• **WHAT TO PRODUCE**
Transcribe all records exactly; omit pictures.

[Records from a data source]
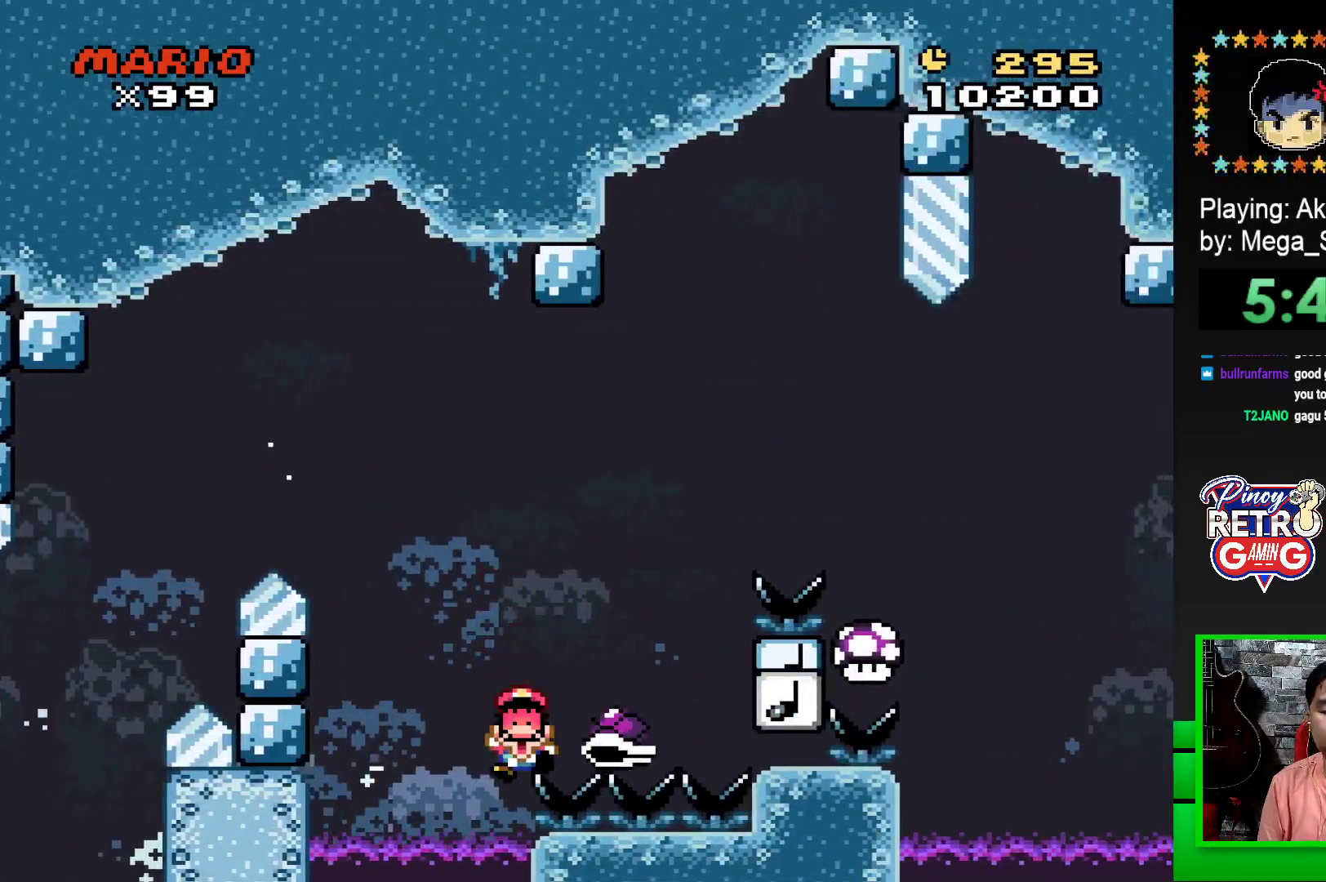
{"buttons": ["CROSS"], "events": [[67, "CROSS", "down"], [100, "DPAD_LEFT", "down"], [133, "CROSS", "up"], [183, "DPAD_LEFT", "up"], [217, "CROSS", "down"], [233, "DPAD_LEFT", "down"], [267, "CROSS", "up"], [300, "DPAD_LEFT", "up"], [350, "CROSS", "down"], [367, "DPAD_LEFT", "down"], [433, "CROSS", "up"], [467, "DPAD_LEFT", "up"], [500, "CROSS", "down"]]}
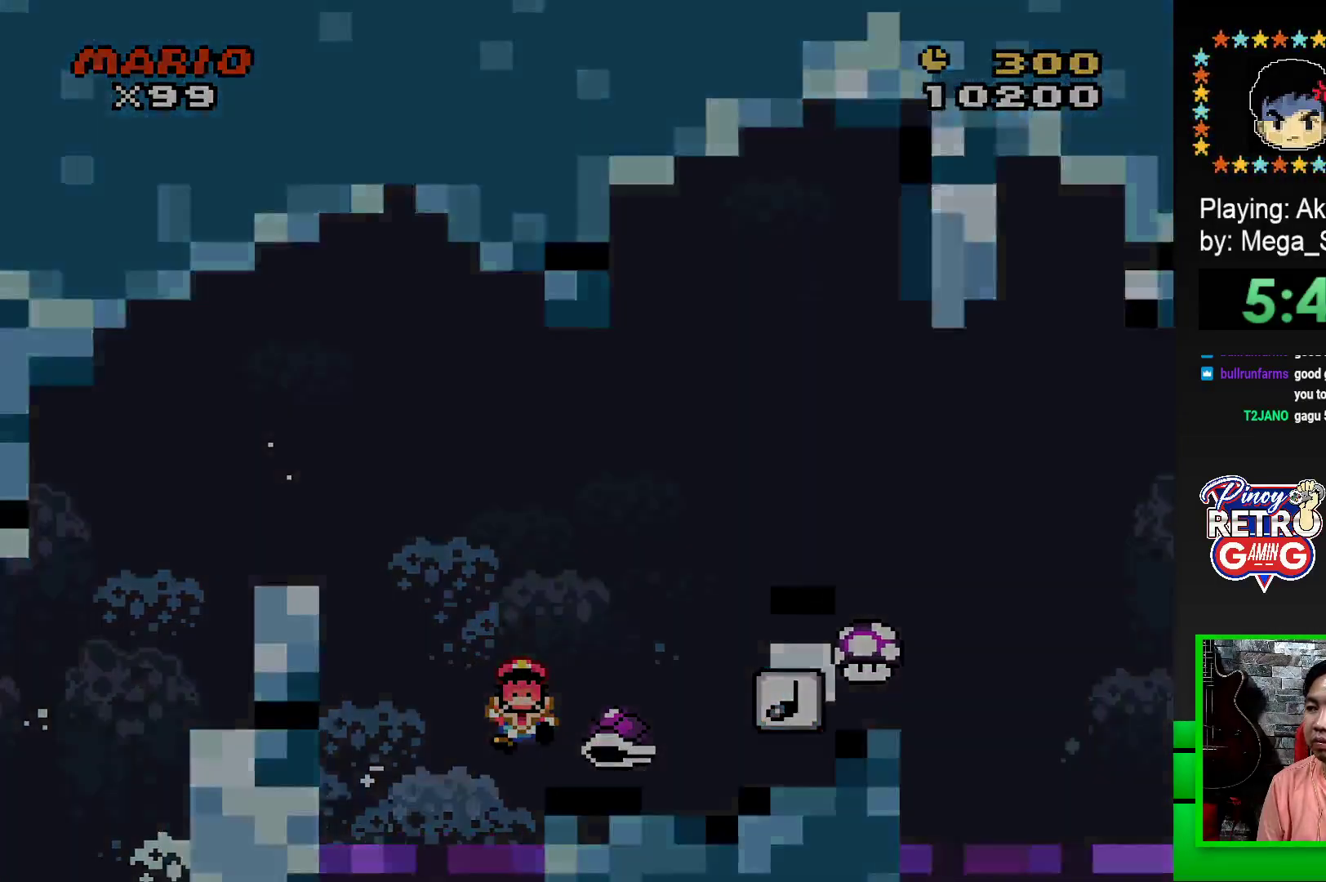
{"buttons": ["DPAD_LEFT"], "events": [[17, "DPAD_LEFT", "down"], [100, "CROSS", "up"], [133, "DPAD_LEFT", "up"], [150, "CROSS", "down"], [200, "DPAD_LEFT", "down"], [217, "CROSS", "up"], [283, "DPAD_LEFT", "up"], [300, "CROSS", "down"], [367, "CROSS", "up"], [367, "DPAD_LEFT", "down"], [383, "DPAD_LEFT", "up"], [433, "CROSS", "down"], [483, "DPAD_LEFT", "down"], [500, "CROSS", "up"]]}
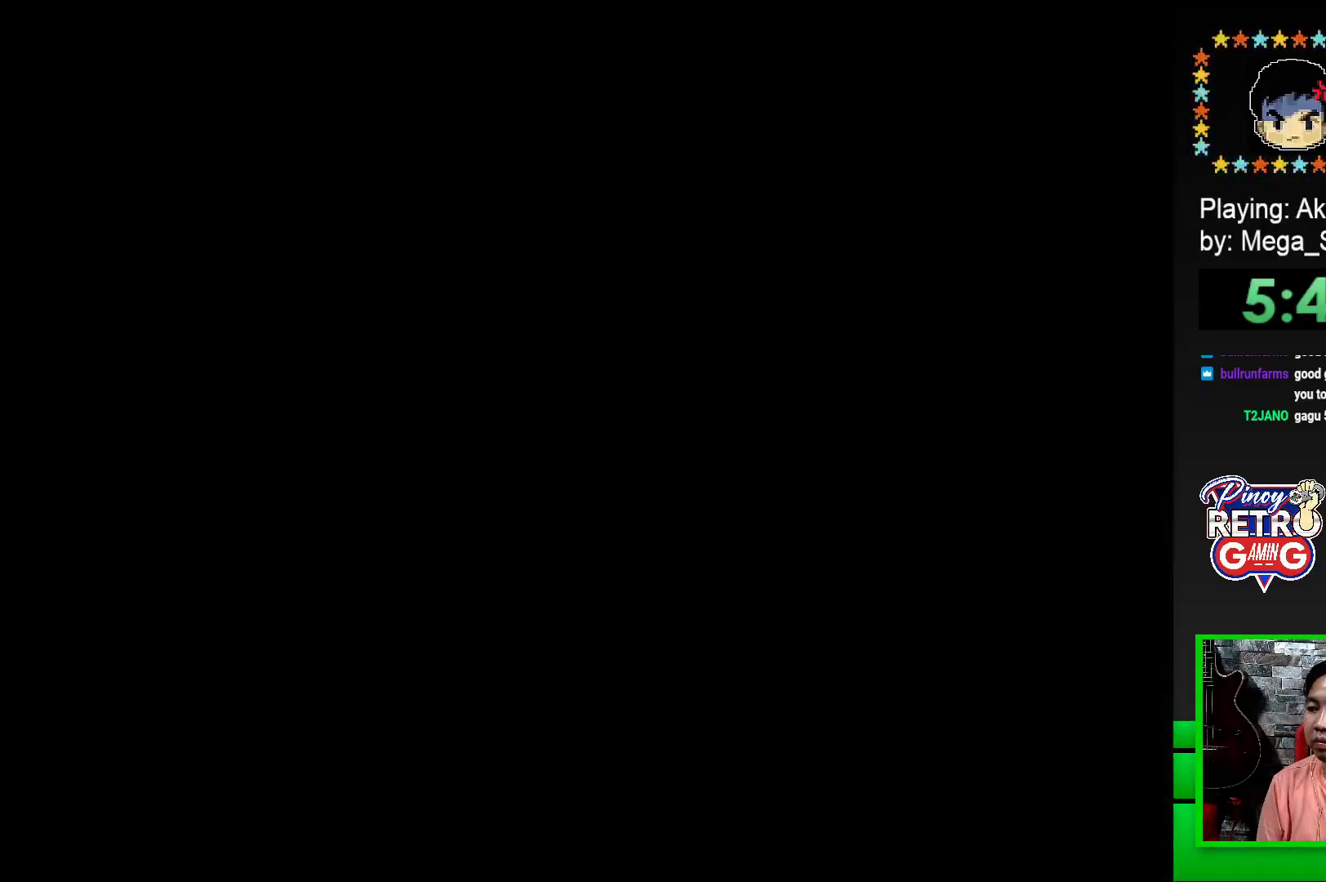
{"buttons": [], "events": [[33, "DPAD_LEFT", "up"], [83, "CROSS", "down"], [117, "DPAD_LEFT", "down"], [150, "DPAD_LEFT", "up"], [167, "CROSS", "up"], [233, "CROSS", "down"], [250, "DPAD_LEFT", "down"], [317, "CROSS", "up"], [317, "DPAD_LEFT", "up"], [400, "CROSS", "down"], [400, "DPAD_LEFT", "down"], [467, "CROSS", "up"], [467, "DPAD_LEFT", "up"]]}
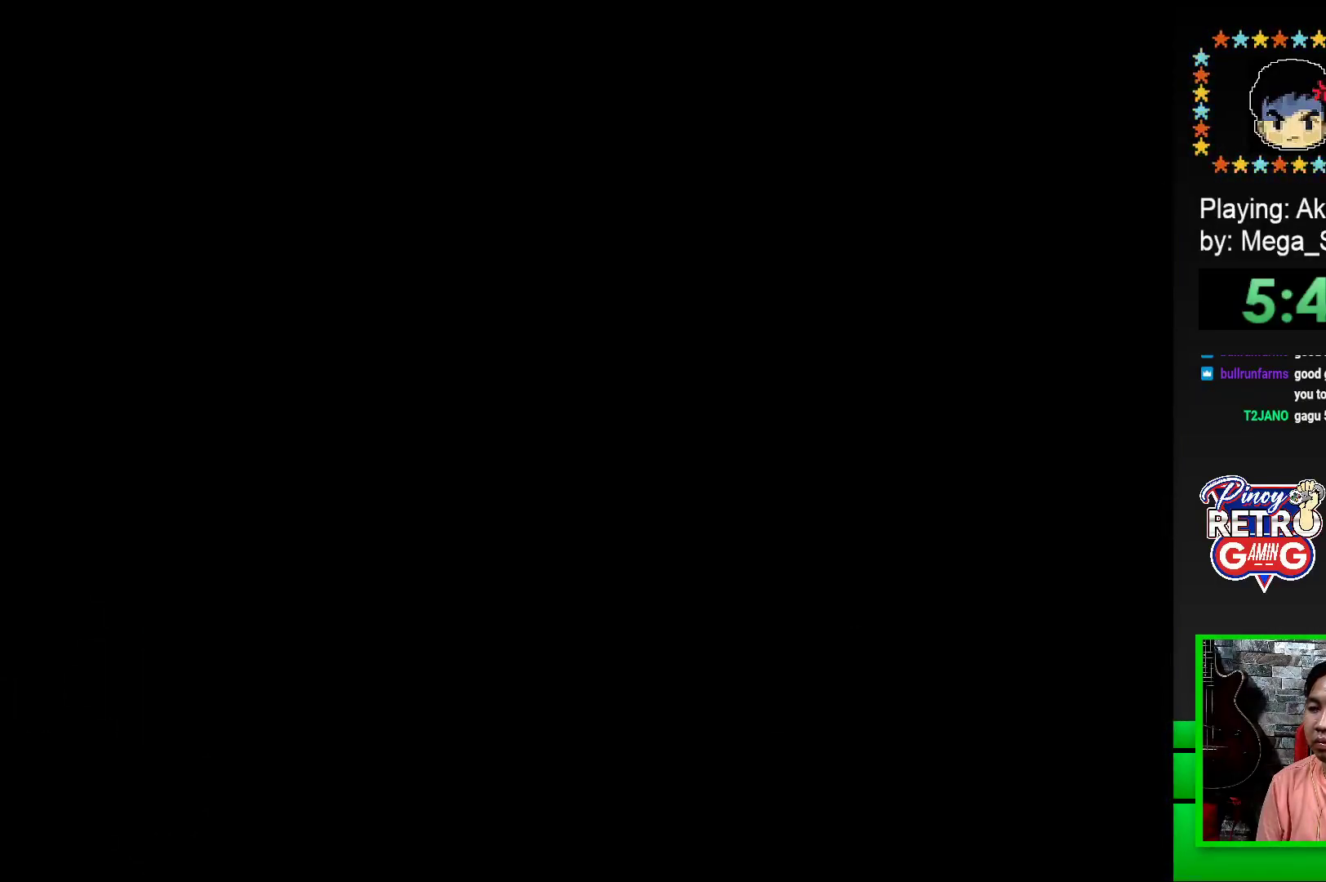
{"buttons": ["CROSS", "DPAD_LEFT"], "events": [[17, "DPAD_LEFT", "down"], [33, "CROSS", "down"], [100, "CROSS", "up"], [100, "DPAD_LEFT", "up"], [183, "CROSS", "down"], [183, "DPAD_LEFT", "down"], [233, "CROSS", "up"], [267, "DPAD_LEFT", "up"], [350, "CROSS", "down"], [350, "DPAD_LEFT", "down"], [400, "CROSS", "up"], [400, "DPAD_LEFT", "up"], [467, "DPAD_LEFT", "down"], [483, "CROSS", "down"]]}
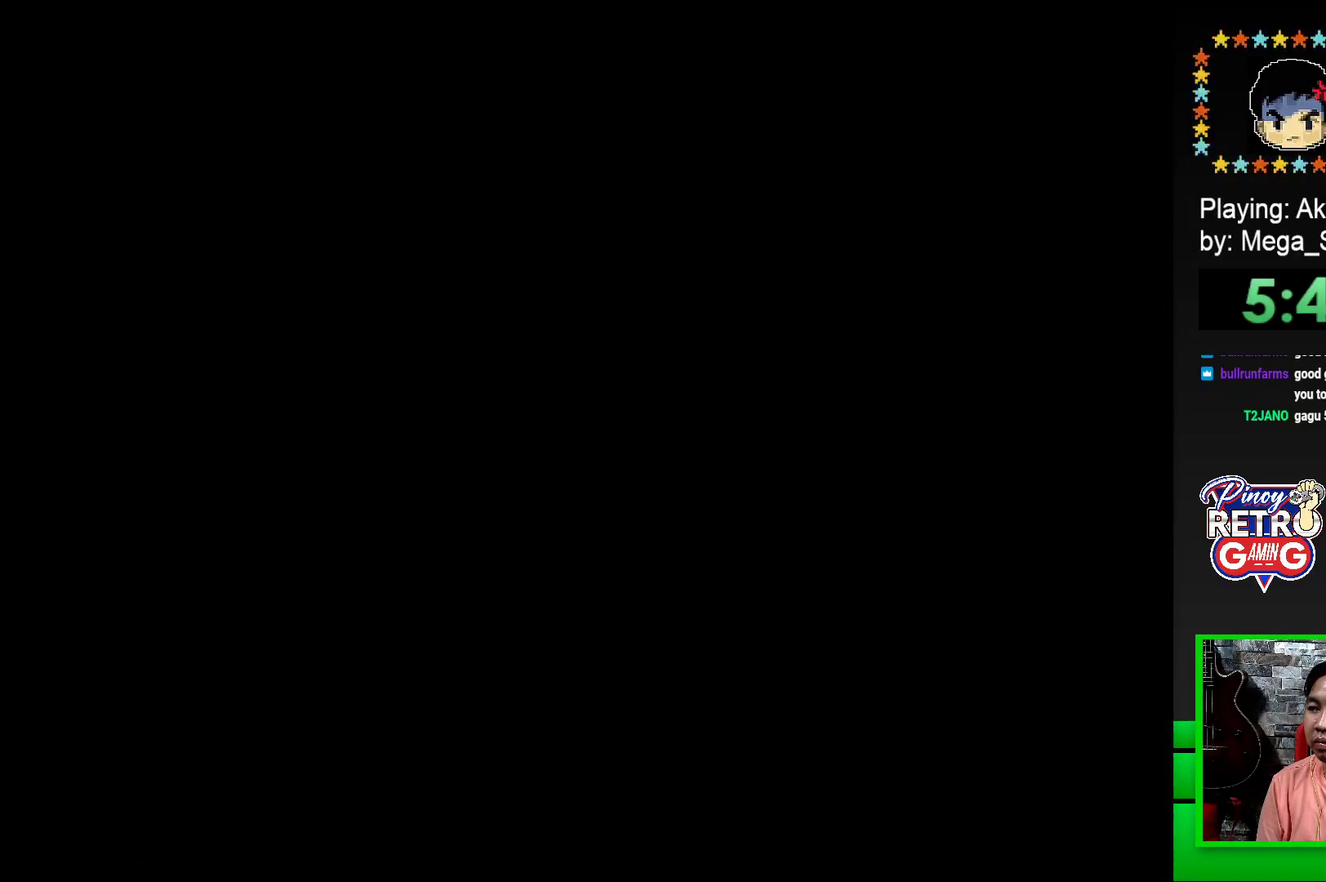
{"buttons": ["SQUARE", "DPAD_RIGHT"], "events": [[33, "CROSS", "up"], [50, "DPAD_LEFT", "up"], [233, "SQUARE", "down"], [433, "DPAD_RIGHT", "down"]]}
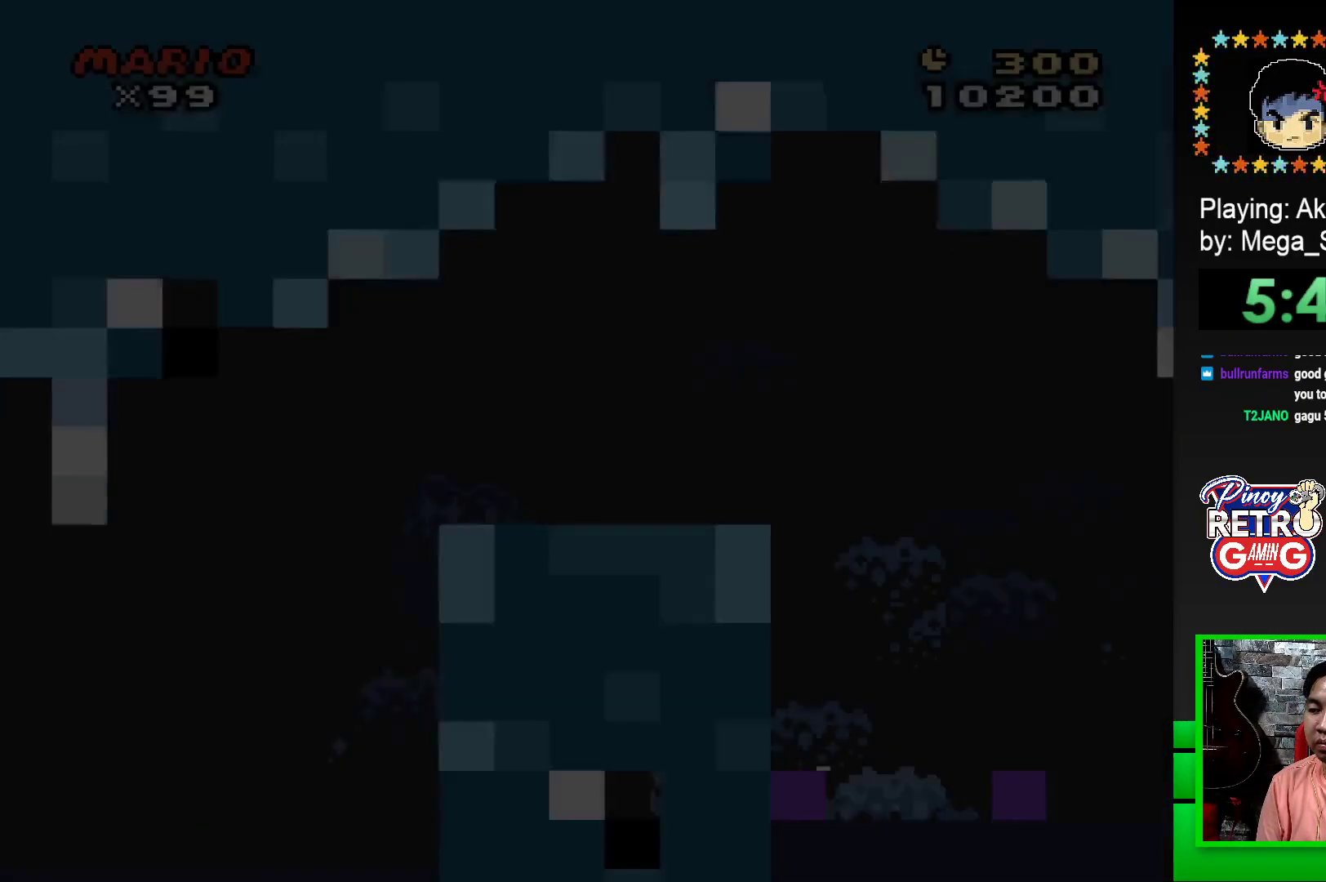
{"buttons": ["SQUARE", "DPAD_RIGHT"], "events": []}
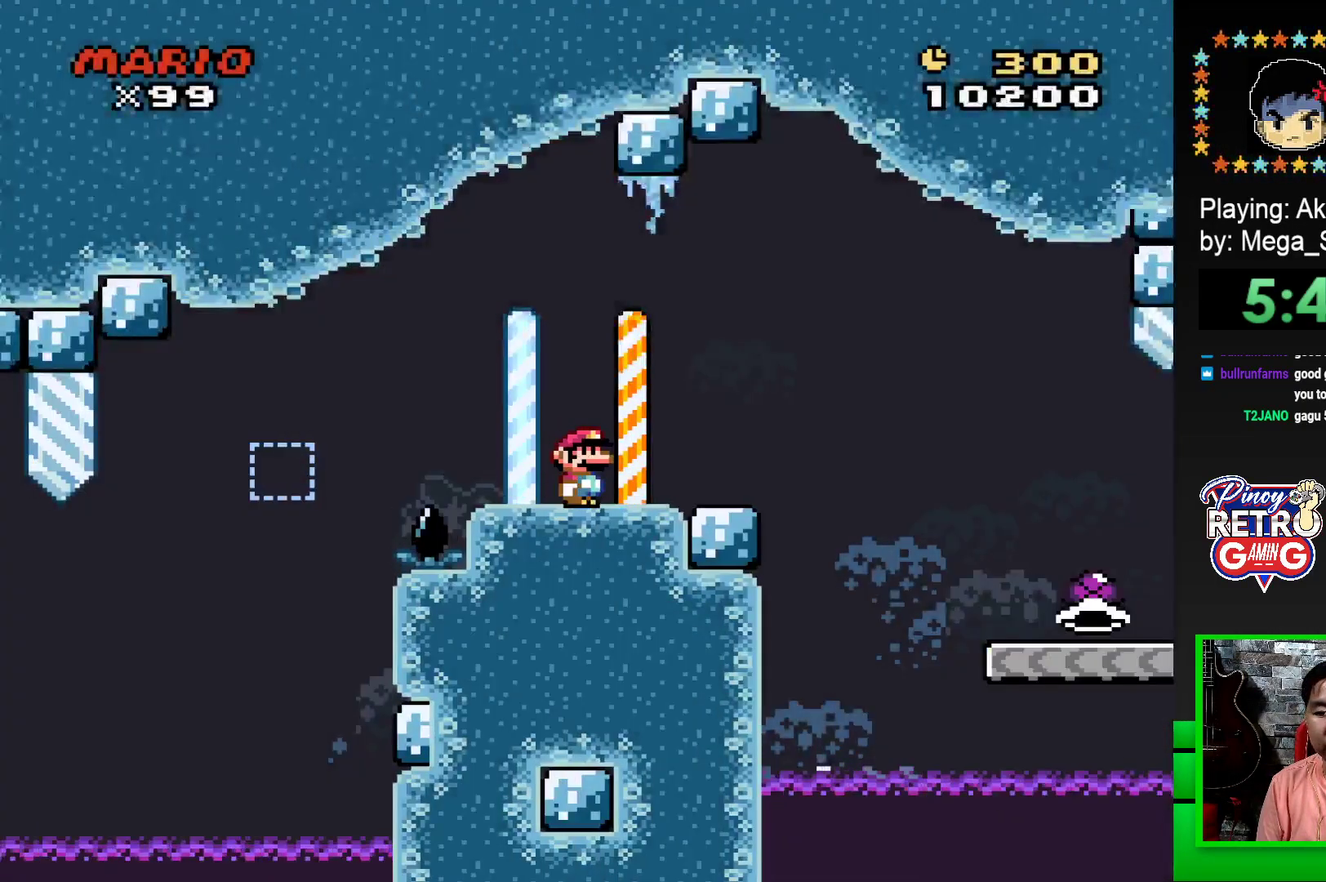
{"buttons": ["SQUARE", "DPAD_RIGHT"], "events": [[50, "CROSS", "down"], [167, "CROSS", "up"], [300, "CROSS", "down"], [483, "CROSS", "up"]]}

• **ANSWER AREA**
{"buttons": ["CROSS"], "events": [[67, "CROSS", "down"], [100, "DPAD_LEFT", "down"], [133, "CROSS", "up"], [183, "DPAD_LEFT", "up"], [217, "CROSS", "down"], [233, "DPAD_LEFT", "down"], [267, "CROSS", "up"], [300, "DPAD_LEFT", "up"], [350, "CROSS", "down"], [367, "DPAD_LEFT", "down"], [433, "CROSS", "up"], [467, "DPAD_LEFT", "up"], [500, "CROSS", "down"]]}
{"buttons": ["DPAD_LEFT"], "events": [[17, "DPAD_LEFT", "down"], [100, "CROSS", "up"], [133, "DPAD_LEFT", "up"], [150, "CROSS", "down"], [200, "DPAD_LEFT", "down"], [217, "CROSS", "up"], [283, "DPAD_LEFT", "up"], [300, "CROSS", "down"], [367, "CROSS", "up"], [367, "DPAD_LEFT", "down"], [383, "DPAD_LEFT", "up"], [433, "CROSS", "down"], [483, "DPAD_LEFT", "down"], [500, "CROSS", "up"]]}
{"buttons": [], "events": [[33, "DPAD_LEFT", "up"], [83, "CROSS", "down"], [117, "DPAD_LEFT", "down"], [150, "DPAD_LEFT", "up"], [167, "CROSS", "up"], [233, "CROSS", "down"], [250, "DPAD_LEFT", "down"], [317, "CROSS", "up"], [317, "DPAD_LEFT", "up"], [400, "CROSS", "down"], [400, "DPAD_LEFT", "down"], [467, "CROSS", "up"], [467, "DPAD_LEFT", "up"]]}
{"buttons": ["CROSS", "DPAD_LEFT"], "events": [[17, "DPAD_LEFT", "down"], [33, "CROSS", "down"], [100, "CROSS", "up"], [100, "DPAD_LEFT", "up"], [183, "CROSS", "down"], [183, "DPAD_LEFT", "down"], [233, "CROSS", "up"], [267, "DPAD_LEFT", "up"], [350, "CROSS", "down"], [350, "DPAD_LEFT", "down"], [400, "CROSS", "up"], [400, "DPAD_LEFT", "up"], [467, "DPAD_LEFT", "down"], [483, "CROSS", "down"]]}
{"buttons": ["SQUARE", "DPAD_RIGHT"], "events": [[33, "CROSS", "up"], [50, "DPAD_LEFT", "up"], [233, "SQUARE", "down"], [433, "DPAD_RIGHT", "down"]]}
{"buttons": ["SQUARE", "DPAD_RIGHT"], "events": []}
{"buttons": ["SQUARE", "DPAD_RIGHT"], "events": [[50, "CROSS", "down"], [167, "CROSS", "up"], [300, "CROSS", "down"], [483, "CROSS", "up"]]}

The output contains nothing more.